2. Bedrijfsarts: Gereglementeerd Beroep

Een bedrijfsarts in opleiding beëindigde zijn dienstverband, waarop de werkgever de studiekosten terugvroeg. De betreffende medewerker weigerde te betalen en beweerde dat het studiekostenbeding nietig was vanwege een verplichte opleiding. De kantonrechter bij Rechtbank Overijssel had een andere zienswijze. De wet geeft aan dat opleidingen voor gereglementeerde beroepen, zoals vermeld in de Regeling vaststelling lijst gereglementeerde beroepen, niet onder de definitie van scholing van artikel 7:611a lid 2 BW vallen.

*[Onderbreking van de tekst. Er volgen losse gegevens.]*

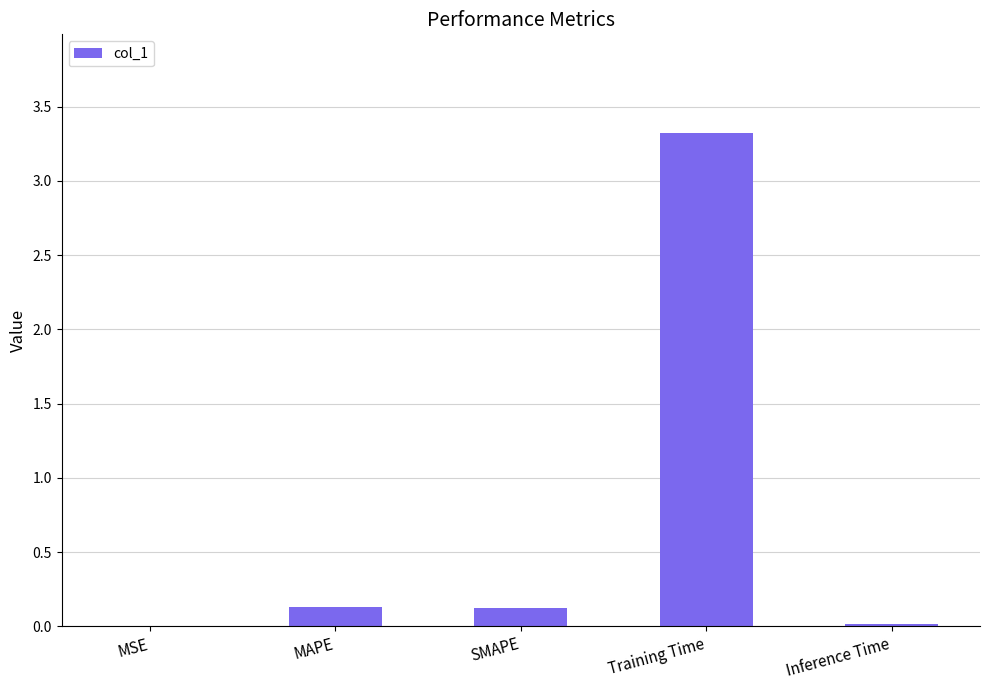

At which category does the chart reach its peak across all series?

Training Time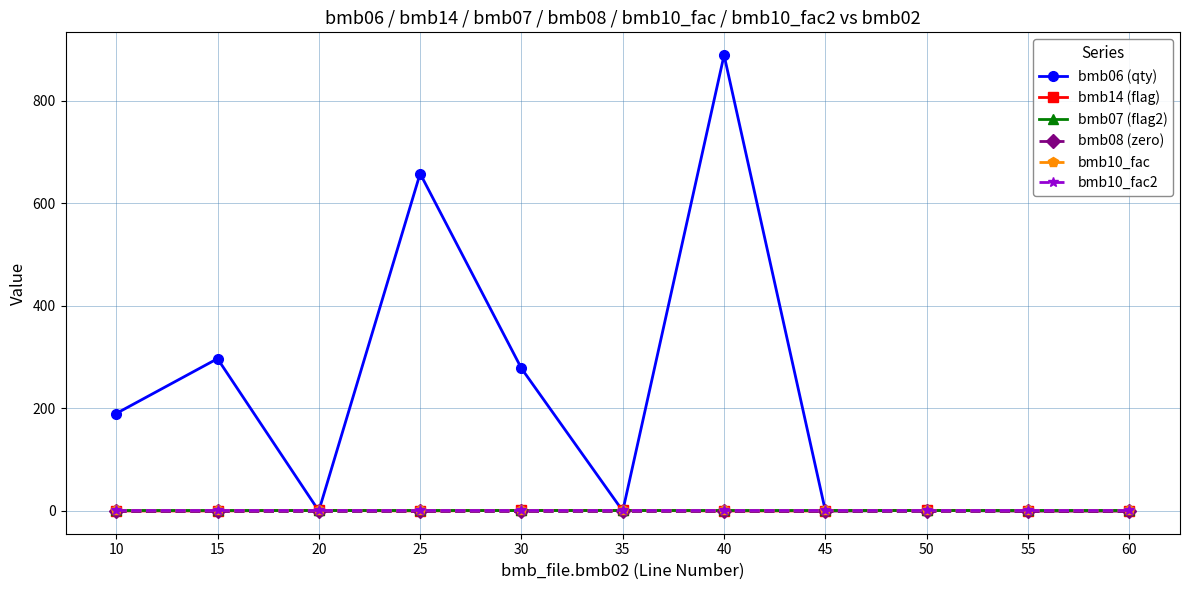

Does the chart have visible grid lines?

Yes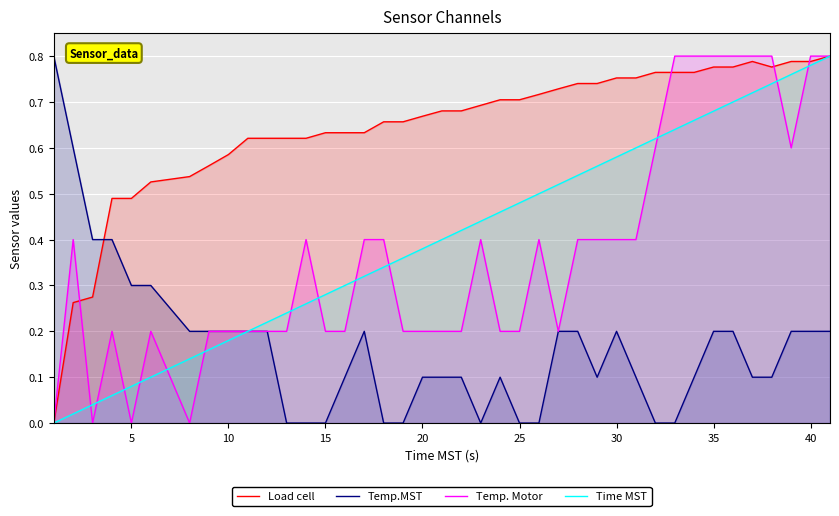

Reading left to right, transcribe all the data shown in this chart.

Load cell: 0.0	0.3	0.3	0.5	0.5	0.5	0.5	0.6	0.6	0.6	0.6	0.6	0.6	0.6	0.6	0.6	0.7	0.7	0.7	0.7	0.7	0.7	0.7	0.7	0.7	0.7	0.7	0.7	0.8	0.8	0.8	0.8	0.8	0.8	0.8	0.8	0.8	0.8	0.8	0.8
Temp.MST: 0.8	0.6	0.4	0.4	0.3	0.3	0.2	0.2	0.2	0.2	0.2	0.0	0.0	0.0	0.1	0.2	0.0	0.0	0.1	0.1	0.1	0.0	0.1	0.0	0.0	0.2	0.2	0.1	0.2	0.1	0.0	0.0	0.1	0.2	0.2	0.1	0.1	0.2	0.2	0.2
Temp. Motor: 0.0	0.4	0.0	0.2	0.0	0.2	0.0	0.2	0.2	0.2	0.2	0.2	0.4	0.2	0.2	0.4	0.4	0.2	0.2	0.2	0.2	0.4	0.2	0.2	0.4	0.2	0.4	0.4	0.4	0.4	0.6	0.8	0.8	0.8	0.8	0.8	0.8	0.6	0.8	0.8
Time MST: 0.0	0.0	0.0	0.1	0.1	0.1	0.1	0.2	0.2	0.2	0.2	0.2	0.3	0.3	0.3	0.3	0.3	0.4	0.4	0.4	0.4	0.4	0.5	0.5	0.5	0.5	0.5	0.6	0.6	0.6	0.6	0.6	0.7	0.7	0.7	0.7	0.7	0.8	0.8	0.8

Toetsing van het Studiekostenbeding

In beide situaties mocht de werkgever afspraken maken over de terugbetaling van kosten via een studiekostenbeding. Dit beding werd getoetst aan het Muller/Van Opzeeland-arrest van de Hoge Raad van 10 juni 1983 en bepaalde:

  • De termijn waarbinnen de werkgever baat heeft bij de kennis en vaardigheden die de werknemer tijdens de studie heeft opgedaan.
  • De verplichting voor de werknemer om het loon over die periode aan de werkgever terug te betalen bij het beëindigen van de arbeidsovereenkomst.
  • Een afnemende verplichting naarmate de arbeidsovereenkomst voortduurt.

In beide zaken leidde dit tot aanpassing van het terug te betalen bedrag.

Conclusie

Indien scholing noodzakelijk is voor de functie en er een scholingsverplichting volgens de wet of cao geldt, dient deze kosteloos te worden verstrekt, tenzij het een gereglementeerde beroepsopleiding betreft. Als de scholing niet onder 7:611a lid 2 BW valt, is een studiekostenbeding nog steeds mogelijk. Opleidingen voor persoonlijke ontwikkeling zonder specifieke afspraken na afronding van de opleiding maken de opleiding niet noodzakelijk volgens de rechter. Deze uitbreiding van artikel 7:611a BW heeft directe werking sinds augustus 2022 en zal verder worden verduidelijkt door toekomstige zaken met studiekostenbedingen.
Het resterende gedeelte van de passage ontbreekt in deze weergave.